CAN WE BUILD A LARGE-SCALE, ART-DIRECTABLE FOREST WITHOUT CRAFTING EACH INDIVIDUAL TREE?
Glen Hamilton, Kansas
Weta Digital has created many digital jungles and forests comprised of unique trees and plants. We used to create them using our in-house tool Lumberjack, which procedurally grew individual trees in accordance with the principles of nature. Once the initial growth was done, artists could edit all aspects of the plant then hand-place it in the scene. The final look was effective, but the process was time-consuming.
Our work on War For The Planet Of The
Apes called for an immense, snow-covered forest of pine trees that gets annihilated by a powerful avalanche. We needed a faster way to build the forest without compromising our ability to art-direct each element, including the FX simulation for the avalanche.

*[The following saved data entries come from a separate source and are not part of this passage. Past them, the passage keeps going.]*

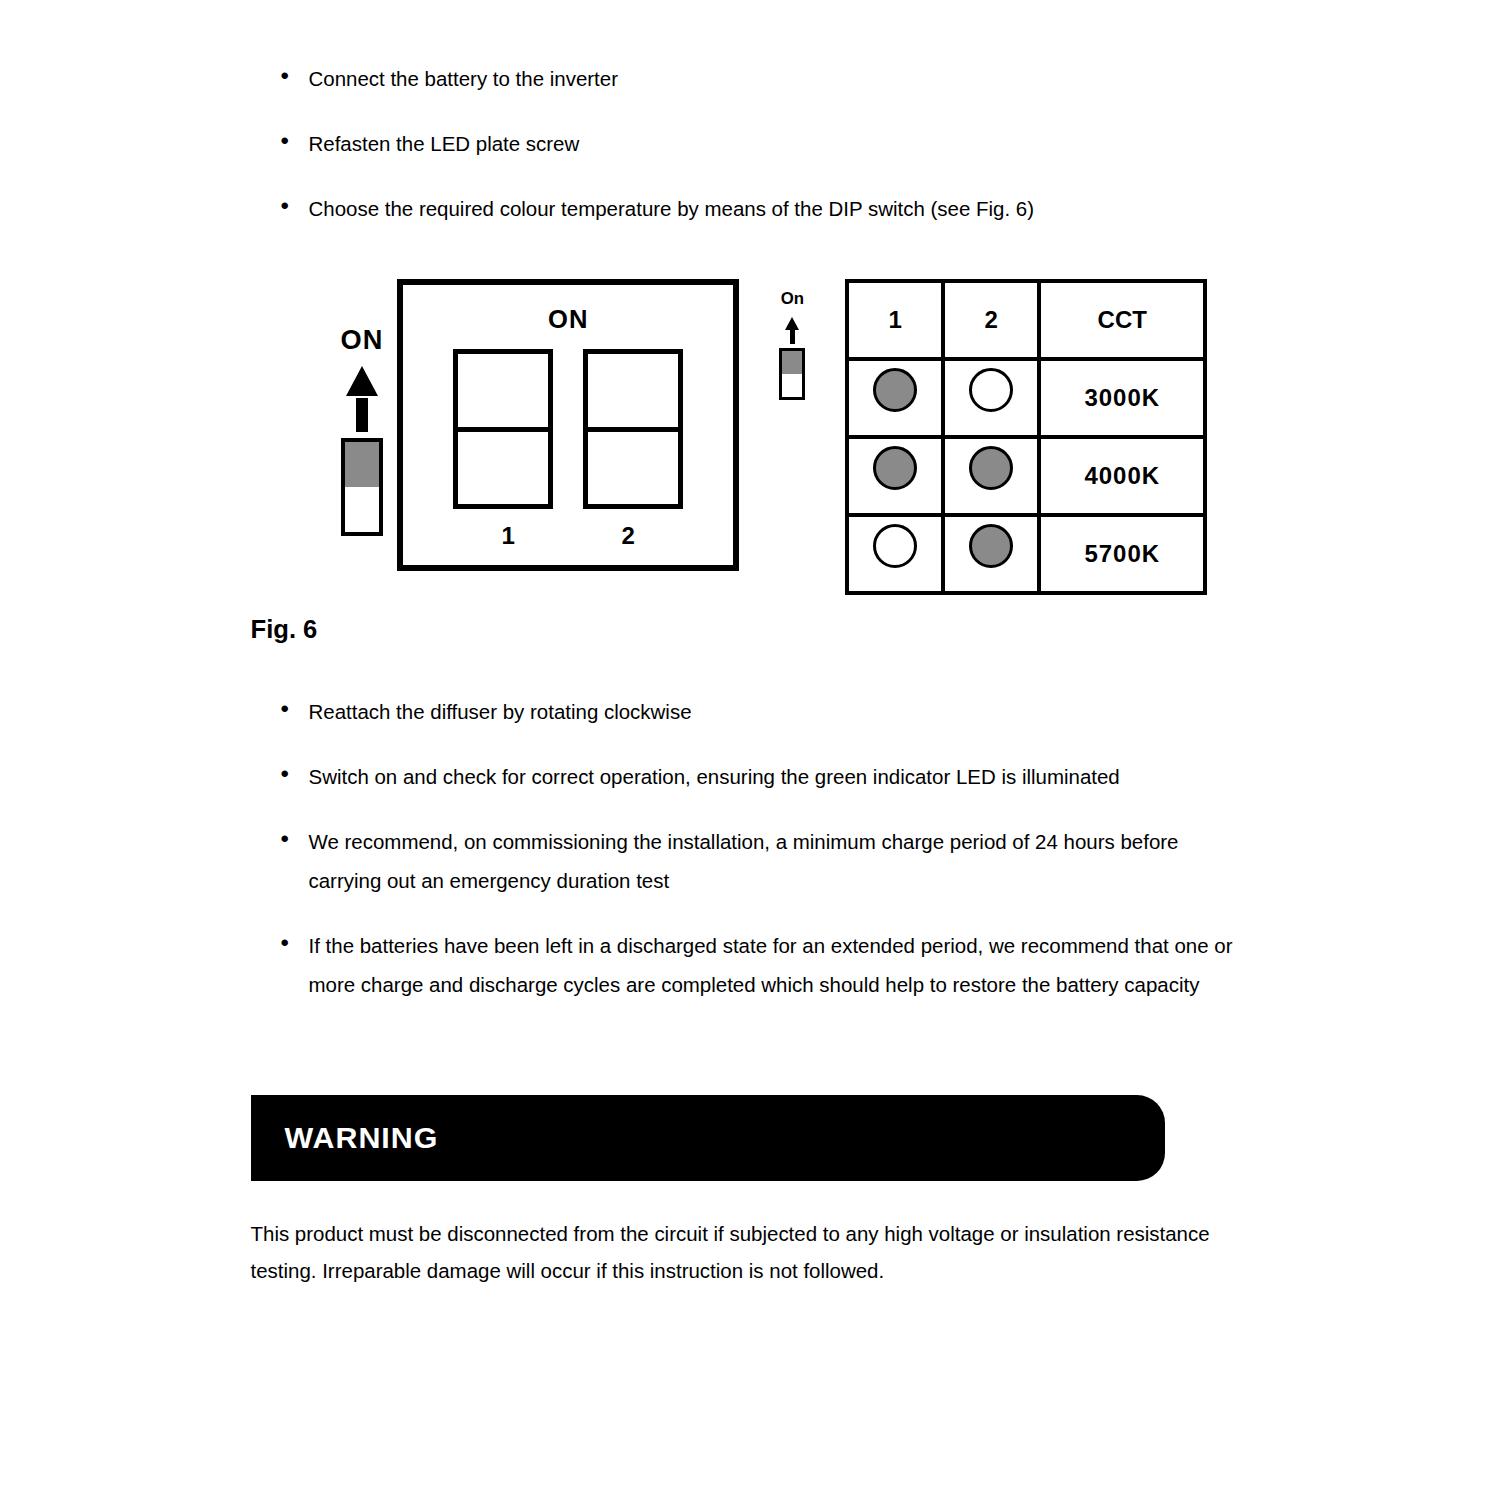Connect the battery to the inverter
Refasten the LED plate screw
Choose the required colour temperature by means of the DIP switch (see Fig. 6)
ON
ON
1 2
On
| 1 | 2 | CCT |
| --- | --- | --- |
| | | 3000K |
| | | 4000K |
| | | 5700K |
Fig. 6
Reattach the diffuser by rotating clockwise
Switch on and check for correct operation, ensuring the green indicator LED is illuminated
We recommend, on commissioning the installation, a minimum charge period of 24 hours before carrying out an emergency duration test
If the batteries have been left in a discharged state for an extended period, we recommend that one or more charge and discharge cycles are completed which should help to restore the battery capacity
WARNING
This product must be disconnected from the circuit if subjected to any high voltage or insulation resistance testing. Irreparable damage will occur if this instruction is not followed.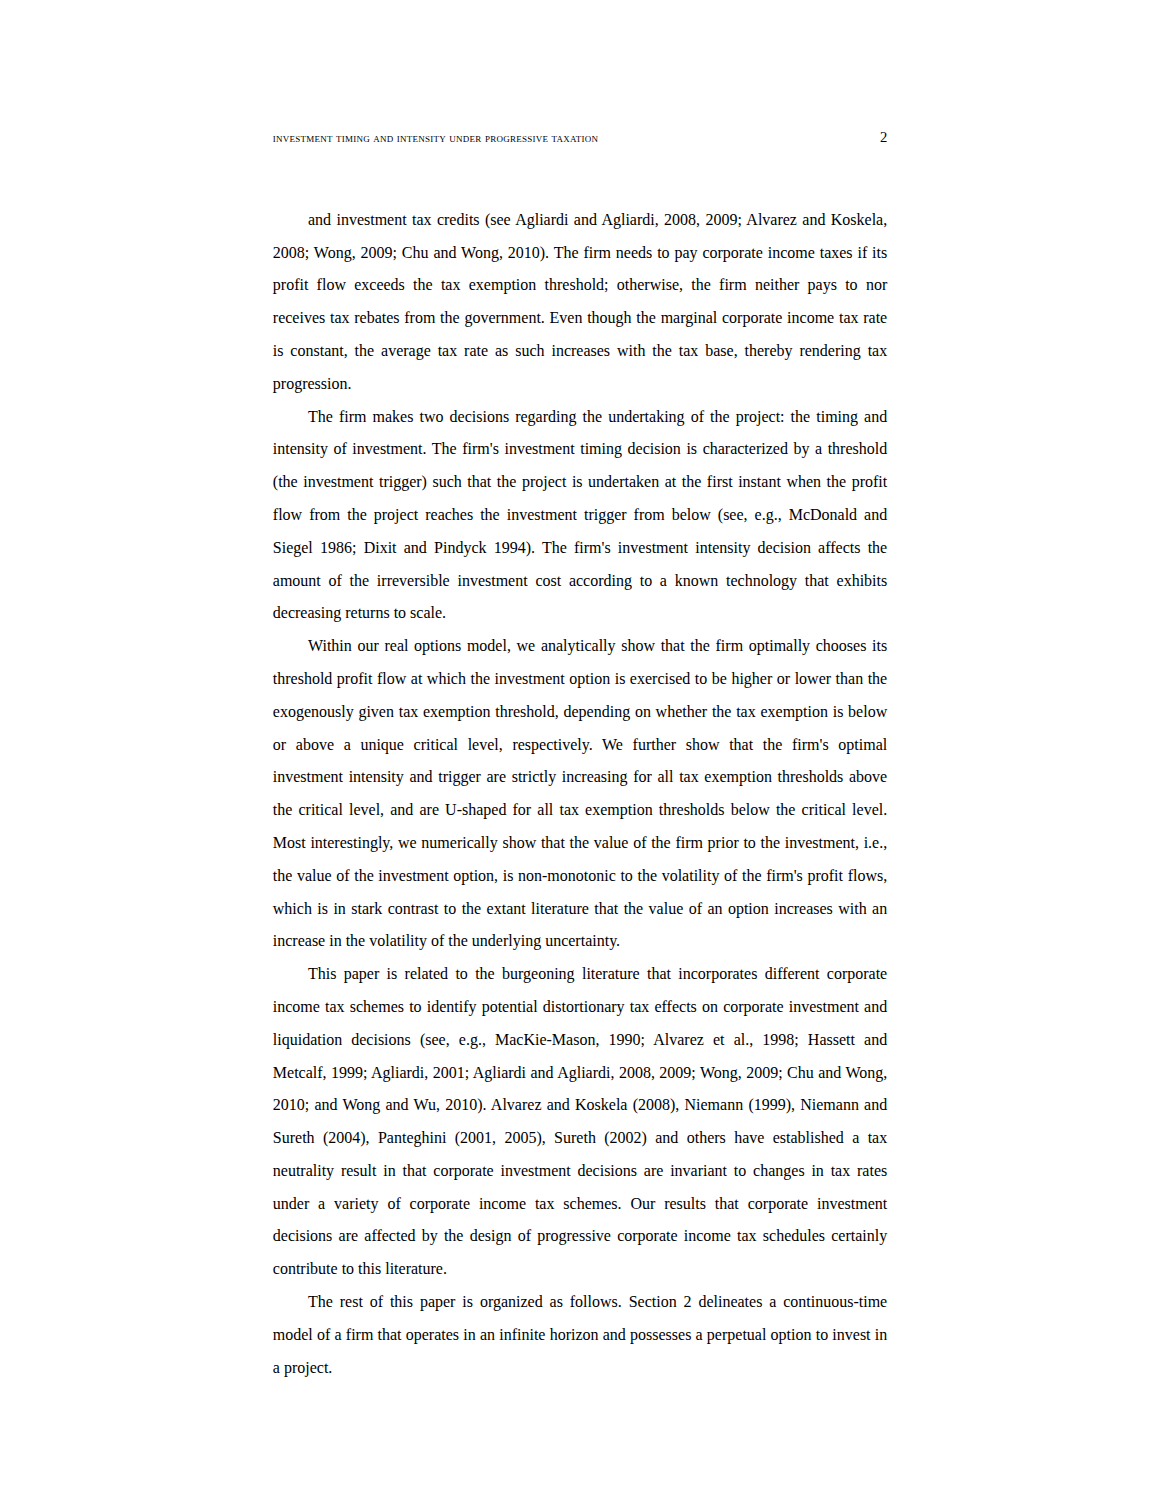investment timing and intensity under progressive taxation 2
and investment tax credits (see Agliardi and Agliardi, 2008, 2009; Alvarez and Koskela, 2008; Wong, 2009; Chu and Wong, 2010). The firm needs to pay corporate income taxes if its profit flow exceeds the tax exemption threshold; otherwise, the firm neither pays to nor receives tax rebates from the government. Even though the marginal corporate income tax rate is constant, the average tax rate as such increases with the tax base, thereby rendering tax progression.
The firm makes two decisions regarding the undertaking of the project: the timing and intensity of investment. The firm's investment timing decision is characterized by a threshold (the investment trigger) such that the project is undertaken at the first instant when the profit flow from the project reaches the investment trigger from below (see, e.g., McDonald and Siegel 1986; Dixit and Pindyck 1994). The firm's investment intensity decision affects the amount of the irreversible investment cost according to a known technology that exhibits decreasing returns to scale.
Within our real options model, we analytically show that the firm optimally chooses its threshold profit flow at which the investment option is exercised to be higher or lower than the exogenously given tax exemption threshold, depending on whether the tax exemption is below or above a unique critical level, respectively. We further show that the firm's optimal investment intensity and trigger are strictly increasing for all tax exemption thresholds above the critical level, and are U-shaped for all tax exemption thresholds below the critical level. Most interestingly, we numerically show that the value of the firm prior to the investment, i.e., the value of the investment option, is non-monotonic to the volatility of the firm's profit flows, which is in stark contrast to the extant literature that the value of an option increases with an increase in the volatility of the underlying uncertainty.
This paper is related to the burgeoning literature that incorporates different corporate income tax schemes to identify potential distortionary tax effects on corporate investment and liquidation decisions (see, e.g., MacKie-Mason, 1990; Alvarez et al., 1998; Hassett and Metcalf, 1999; Agliardi, 2001; Agliardi and Agliardi, 2008, 2009; Wong, 2009; Chu and Wong, 2010; and Wong and Wu, 2010). Alvarez and Koskela (2008), Niemann (1999), Niemann and Sureth (2004), Panteghini (2001, 2005), Sureth (2002) and others have established a tax neutrality result in that corporate investment decisions are invariant to changes in tax rates under a variety of corporate income tax schemes. Our results that corporate investment decisions are affected by the design of progressive corporate income tax schedules certainly contribute to this literature.
The rest of this paper is organized as follows. Section 2 delineates a continuous-time model of a firm that operates in an infinite horizon and possesses a perpetual option to invest in a project.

We had to consider that trees don’t grow in isolation in the real world. The same species of tree will exhibit an infinite number of variances depending on their environmental circumstances. This rule of nature was the foundational principle behind the next version of our procedural trees system, Totara.
Totara allows us to grow trees in groups, forcing individual specimens to compete for resources just as they would in the real world. Older ones take over younger ones, sunlight and shade affect the density of branches and leaves, and access to water and nutrients affects growth. Totara accounts for all these factors and grows a forest across an input terrain geometry featuring environmental parameters defined by artists. The resulting forest features trees that are naturally varied in shape, size and distribution.
Developing Totara for this film paid off. As our hero Caesar narrowly escapes certain death in the final avalanche sequence, the forest setting shows remarkably lifelike distribution even in tight close-up shots. With Totara we can produce environments that look as detailed and natural as those with custom-sculpted models, in a fraction of the time.